Prioritize Customer Experience
Customer satisfaction should remain at the forefront. Clear communication regarding order status, pickup instructions, and store policies enhances the BOPIS experience. Training staff to handle BOPIS orders efficiently can reduce wait times and improve the customers’ perception of the brand.
Leverage Data Insights
BOPIS provides valuable data on consumer behavior. Brands can analyze purchasing patterns to optimize product placements, tailor marketing efforts, and predict future trends. This data-driven approach allows for more strategic decision-making, improving both sales and customer satisfaction.
Implement Flexible Policies
Adjusting policies around BOPIS order reservations can mitigate inventory blocking issues. For instance, setting reasonable pickup windows and automating restocking processes for unclaimed orders can help maintain optimal inventory levels.
How Wiser Can Help Optimize BOPIS for CPG Brands
Navigating the complexities introduced by BOPIS requires robust tools and strategic insights. This is where Wiser, a leading retail analytics and execution platform, becomes invaluable.
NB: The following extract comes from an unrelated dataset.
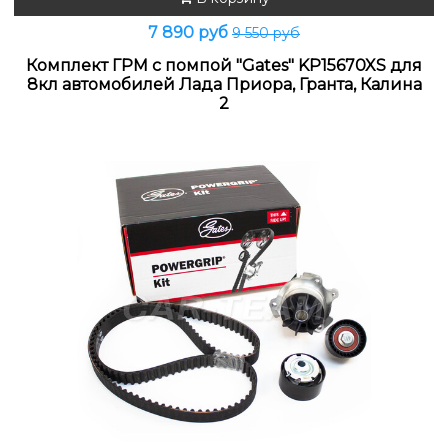
7 890 руб
9 550 руб
Комплект ГРМ с помпой "Gates" KP15670XS для
8кл автомобилей Лада Приора, Гранта, Калина
2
Wiser offers a comprehensive solution that unifies sales data from both online and in-store channels, providing a consolidated view that enables accurate sales attribution and deep insights into customer behavior, sales trends, and inventory dynamics. By integrating advanced analytics with real-time inventory visibility, Wiser helps brands optimize stock levels, improve demand forecasting, and reduce the risk of stock-outs or overstocking. The platform’s shared dashboards and reporting tools facilitate collaboration across different teams, promoting transparency and alignment within the organization. Additionally, Wiser’s insights empower brands to personalize marketing efforts with tailored promotions and recommendations, enhancing customer engagement, driving loyalty, and boosting repeat business.
Conclusion
BOPIS is more than a retail trend; it’s a strategic imperative in the modern consumer landscape. For CPG brands, embracing BOPIS can lead to increased sales, enhanced customer loyalty, and valuable data insights. However, the associated challenges, particularly in inventory management and on-shelf availability, require careful navigation.
Platforms like Wiser offer the tools and insights necessary to turn these challenges into opportunities. By optimizing inventory levels, enhancing customer experience, and leveraging data, brands can not only mitigate the risks associated with BOPIS but also capitalize on its full potential.
In an ever-evolving market, staying ahead means embracing innovation and leveraging technology to meet customer needs. BOPIS, supported by intelligent platforms like Wiser, positions CPG brands to thrive in this dynamic environment.